FIABA MORESCA


Rudi Veo

C’era un tempo che avevo vent’anni, anno più anno meno, e quando
arrivava l’estate rallentavo, rallentavamo lo scorrere del tempo, che in quegli anni era già piuttosto pigro di suo, rispetto al vivere di questi tempi.
Non c’era alcuna frenesia nel dover essere da qualche parte, in qualche particolare località, in qualche  discoteca o tristezze del genere.
L’estate era starsene a intercettare la brezza, nel dimenticare di esistere per attimi infiniti guardando la profondità della volta del cielo, non raccapezzandoci cercando di capire quante sfumature di galassie ci apparissero  o quanto fossimo catturati dal pulsare di qualche stella sconosciuta che nel guardarla, la nostra pupilla riusciva a dilatarla ulteriormente, così come avvertivamo dilatare e rallentare lo scorrere di quella convenzione che chiamiamo Tempo.
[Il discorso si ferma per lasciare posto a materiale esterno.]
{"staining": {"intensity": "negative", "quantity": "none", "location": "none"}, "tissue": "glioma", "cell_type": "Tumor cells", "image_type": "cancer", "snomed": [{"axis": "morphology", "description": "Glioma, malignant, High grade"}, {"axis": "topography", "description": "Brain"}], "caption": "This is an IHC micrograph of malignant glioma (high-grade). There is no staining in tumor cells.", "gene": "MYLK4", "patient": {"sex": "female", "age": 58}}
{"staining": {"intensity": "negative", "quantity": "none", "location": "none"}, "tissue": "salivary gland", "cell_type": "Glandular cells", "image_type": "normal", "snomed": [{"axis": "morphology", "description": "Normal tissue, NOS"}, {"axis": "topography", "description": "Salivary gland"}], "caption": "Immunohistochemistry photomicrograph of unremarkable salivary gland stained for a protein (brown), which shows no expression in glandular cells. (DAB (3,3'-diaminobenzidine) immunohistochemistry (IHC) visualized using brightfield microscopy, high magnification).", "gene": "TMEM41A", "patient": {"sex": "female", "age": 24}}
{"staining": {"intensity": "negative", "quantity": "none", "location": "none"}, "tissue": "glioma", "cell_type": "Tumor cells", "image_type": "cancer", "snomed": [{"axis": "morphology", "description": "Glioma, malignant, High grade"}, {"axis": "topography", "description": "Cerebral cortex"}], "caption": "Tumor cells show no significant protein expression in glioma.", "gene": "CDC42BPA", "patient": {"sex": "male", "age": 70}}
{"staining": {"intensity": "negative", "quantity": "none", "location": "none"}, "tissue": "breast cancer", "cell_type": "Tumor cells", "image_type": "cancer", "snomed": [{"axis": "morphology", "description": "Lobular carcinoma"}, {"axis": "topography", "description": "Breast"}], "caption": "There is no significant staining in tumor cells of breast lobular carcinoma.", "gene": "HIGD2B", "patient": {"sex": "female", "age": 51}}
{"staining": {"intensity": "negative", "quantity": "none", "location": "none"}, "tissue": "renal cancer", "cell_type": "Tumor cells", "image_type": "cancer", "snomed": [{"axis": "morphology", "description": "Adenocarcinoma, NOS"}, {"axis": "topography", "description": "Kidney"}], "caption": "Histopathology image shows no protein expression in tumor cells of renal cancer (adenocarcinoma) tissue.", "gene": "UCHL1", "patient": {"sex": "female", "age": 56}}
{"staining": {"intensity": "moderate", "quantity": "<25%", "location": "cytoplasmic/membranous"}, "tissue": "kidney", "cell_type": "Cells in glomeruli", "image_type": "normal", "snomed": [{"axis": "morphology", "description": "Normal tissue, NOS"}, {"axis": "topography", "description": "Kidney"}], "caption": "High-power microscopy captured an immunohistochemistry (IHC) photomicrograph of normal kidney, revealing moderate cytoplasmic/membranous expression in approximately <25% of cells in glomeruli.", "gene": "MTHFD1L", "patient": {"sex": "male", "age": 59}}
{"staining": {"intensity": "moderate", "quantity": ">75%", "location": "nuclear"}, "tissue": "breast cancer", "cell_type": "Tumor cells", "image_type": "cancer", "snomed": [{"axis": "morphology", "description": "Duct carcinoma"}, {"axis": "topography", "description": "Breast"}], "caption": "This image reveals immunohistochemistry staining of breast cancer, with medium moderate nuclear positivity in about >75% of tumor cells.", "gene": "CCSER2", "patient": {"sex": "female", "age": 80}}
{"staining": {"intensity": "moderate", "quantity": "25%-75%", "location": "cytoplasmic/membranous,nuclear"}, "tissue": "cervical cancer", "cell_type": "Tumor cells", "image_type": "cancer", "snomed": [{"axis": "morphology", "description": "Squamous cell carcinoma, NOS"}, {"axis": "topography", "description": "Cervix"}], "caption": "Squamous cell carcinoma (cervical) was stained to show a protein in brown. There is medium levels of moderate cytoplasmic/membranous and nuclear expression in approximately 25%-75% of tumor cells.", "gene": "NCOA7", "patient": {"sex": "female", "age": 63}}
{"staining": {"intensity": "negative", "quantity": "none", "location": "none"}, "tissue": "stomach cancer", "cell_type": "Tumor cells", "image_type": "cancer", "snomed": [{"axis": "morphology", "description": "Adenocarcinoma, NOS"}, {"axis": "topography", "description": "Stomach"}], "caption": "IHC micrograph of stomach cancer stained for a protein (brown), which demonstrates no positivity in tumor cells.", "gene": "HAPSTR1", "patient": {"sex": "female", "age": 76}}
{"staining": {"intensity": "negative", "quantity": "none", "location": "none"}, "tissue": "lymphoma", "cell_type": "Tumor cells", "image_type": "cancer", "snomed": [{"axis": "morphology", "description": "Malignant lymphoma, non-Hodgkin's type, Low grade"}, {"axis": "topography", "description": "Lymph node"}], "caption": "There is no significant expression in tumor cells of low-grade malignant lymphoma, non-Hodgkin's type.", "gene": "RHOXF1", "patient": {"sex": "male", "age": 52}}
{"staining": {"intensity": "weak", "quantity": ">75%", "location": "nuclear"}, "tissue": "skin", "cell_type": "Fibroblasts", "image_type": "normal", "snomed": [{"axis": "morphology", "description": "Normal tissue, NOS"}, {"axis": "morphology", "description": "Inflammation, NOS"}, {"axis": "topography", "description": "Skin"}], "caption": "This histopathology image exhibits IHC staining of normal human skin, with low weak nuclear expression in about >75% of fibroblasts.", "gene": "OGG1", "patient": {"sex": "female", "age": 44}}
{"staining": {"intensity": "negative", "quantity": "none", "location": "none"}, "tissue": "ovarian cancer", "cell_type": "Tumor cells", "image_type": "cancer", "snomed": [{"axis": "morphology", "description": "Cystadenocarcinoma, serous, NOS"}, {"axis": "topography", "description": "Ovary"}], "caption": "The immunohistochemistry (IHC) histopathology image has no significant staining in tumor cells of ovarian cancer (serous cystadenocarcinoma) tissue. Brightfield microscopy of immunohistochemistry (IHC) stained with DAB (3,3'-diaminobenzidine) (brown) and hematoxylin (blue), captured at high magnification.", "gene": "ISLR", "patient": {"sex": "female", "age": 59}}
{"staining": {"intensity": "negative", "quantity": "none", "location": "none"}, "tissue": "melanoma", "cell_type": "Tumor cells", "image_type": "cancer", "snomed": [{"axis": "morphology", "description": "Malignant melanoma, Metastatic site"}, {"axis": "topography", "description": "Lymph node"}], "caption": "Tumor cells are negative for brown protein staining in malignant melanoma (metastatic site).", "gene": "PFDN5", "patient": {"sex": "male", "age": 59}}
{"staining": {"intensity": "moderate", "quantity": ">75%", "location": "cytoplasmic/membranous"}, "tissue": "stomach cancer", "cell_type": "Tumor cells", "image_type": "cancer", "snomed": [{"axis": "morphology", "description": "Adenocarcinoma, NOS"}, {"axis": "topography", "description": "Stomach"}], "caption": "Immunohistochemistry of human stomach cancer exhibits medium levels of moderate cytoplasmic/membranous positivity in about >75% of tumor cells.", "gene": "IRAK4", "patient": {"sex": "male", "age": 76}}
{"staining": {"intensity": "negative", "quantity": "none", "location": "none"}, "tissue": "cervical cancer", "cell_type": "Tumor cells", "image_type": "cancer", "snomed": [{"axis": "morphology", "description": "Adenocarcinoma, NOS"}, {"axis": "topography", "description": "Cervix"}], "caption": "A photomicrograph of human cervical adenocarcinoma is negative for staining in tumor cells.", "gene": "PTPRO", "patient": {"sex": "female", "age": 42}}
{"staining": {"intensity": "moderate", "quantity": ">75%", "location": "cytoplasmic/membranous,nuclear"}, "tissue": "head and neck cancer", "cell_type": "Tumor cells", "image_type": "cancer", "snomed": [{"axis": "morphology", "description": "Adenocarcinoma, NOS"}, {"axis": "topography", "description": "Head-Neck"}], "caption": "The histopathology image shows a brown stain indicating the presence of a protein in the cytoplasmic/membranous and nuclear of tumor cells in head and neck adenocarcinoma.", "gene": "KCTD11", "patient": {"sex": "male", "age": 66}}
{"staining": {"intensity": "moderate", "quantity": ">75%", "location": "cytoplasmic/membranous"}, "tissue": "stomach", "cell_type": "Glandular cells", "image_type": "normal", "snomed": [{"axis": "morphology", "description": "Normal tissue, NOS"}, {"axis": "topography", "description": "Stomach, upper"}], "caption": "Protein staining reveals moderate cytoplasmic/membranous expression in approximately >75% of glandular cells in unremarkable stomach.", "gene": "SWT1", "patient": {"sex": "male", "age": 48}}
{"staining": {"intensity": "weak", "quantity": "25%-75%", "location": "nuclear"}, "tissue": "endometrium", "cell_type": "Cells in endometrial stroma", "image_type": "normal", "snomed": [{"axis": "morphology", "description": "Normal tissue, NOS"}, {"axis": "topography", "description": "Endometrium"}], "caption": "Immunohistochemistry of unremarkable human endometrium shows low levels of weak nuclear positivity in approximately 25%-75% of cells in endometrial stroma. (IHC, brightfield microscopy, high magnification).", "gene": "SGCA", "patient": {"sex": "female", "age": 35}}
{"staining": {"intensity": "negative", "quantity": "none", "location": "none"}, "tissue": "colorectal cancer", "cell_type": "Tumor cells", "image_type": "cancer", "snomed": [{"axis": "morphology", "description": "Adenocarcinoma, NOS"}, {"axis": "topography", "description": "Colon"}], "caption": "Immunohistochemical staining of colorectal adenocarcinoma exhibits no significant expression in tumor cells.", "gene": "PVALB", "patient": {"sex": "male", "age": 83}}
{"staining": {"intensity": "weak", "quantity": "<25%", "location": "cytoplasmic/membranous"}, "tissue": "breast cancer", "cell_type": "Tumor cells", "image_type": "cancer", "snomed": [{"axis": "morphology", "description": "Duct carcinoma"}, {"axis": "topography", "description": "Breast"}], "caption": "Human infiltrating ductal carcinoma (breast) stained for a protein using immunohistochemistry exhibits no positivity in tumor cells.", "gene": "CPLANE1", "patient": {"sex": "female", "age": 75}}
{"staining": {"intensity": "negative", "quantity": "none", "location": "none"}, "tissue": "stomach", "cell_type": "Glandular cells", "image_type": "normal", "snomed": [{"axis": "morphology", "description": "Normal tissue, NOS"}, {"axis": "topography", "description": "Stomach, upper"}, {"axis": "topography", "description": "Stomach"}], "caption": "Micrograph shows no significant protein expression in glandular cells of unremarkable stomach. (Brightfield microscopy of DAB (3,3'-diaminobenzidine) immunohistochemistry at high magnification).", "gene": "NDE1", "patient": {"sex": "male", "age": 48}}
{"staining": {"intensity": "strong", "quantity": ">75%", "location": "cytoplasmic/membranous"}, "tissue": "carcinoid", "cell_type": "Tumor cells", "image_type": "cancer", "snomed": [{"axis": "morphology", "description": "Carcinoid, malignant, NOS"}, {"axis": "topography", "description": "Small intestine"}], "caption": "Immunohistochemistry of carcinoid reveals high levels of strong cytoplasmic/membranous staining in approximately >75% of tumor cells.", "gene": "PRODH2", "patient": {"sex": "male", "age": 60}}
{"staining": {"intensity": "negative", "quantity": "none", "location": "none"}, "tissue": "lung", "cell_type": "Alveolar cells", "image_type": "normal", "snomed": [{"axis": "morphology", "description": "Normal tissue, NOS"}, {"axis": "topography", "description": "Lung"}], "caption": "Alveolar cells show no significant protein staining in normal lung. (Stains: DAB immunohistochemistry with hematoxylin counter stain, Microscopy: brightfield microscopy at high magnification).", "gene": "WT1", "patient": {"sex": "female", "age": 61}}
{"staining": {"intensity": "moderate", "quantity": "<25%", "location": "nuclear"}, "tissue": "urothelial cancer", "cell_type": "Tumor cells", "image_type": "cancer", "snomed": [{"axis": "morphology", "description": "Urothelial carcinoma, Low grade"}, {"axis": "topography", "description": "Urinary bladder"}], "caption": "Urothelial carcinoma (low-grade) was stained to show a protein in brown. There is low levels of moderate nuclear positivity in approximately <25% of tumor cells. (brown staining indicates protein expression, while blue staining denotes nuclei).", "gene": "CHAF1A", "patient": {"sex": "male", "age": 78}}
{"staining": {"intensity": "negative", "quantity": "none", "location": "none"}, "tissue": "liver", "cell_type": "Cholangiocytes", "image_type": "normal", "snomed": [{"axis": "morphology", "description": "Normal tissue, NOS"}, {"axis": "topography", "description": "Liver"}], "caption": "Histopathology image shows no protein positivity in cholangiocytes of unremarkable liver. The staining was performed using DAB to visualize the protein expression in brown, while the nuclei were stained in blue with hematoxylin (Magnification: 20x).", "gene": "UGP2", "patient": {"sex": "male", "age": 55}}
L’estate era una sospensione, era una diserzione, era ignorare qualcosa che ci veniva imposta, sempre che dessimo importanza a obblighi e doveri.
C’era un tempo che avevo vent’anni, anno più anno meno, e non ero solo e non eravamo soli, eravamo un grande fluire, di teste e corpi, pulsanti di desideri, di sogni, di  tracce e piste e sentieri che non avevano alcuna necessità di condurci da qualche parte, perché la meta a volte non sapevamo nemmeno quale fosse, le volgevamo uno sguardo sfuggente, eravamo noi, casomai, la meta, con il nostro guardare il cielo o nel sonnecchiare in una spiaggia, nelle risate che aprivano ad orizzonti lontani, carichi di saggezze che poco avevano a che fare con l’occidente convenzionale che ci avvolgeva.
L’estate era un mare infinito, che portava a sud e a oriente, era una rotta seguita da millenni, un incontro di storie e racconti, che sono il vero senso della nostra esistenza.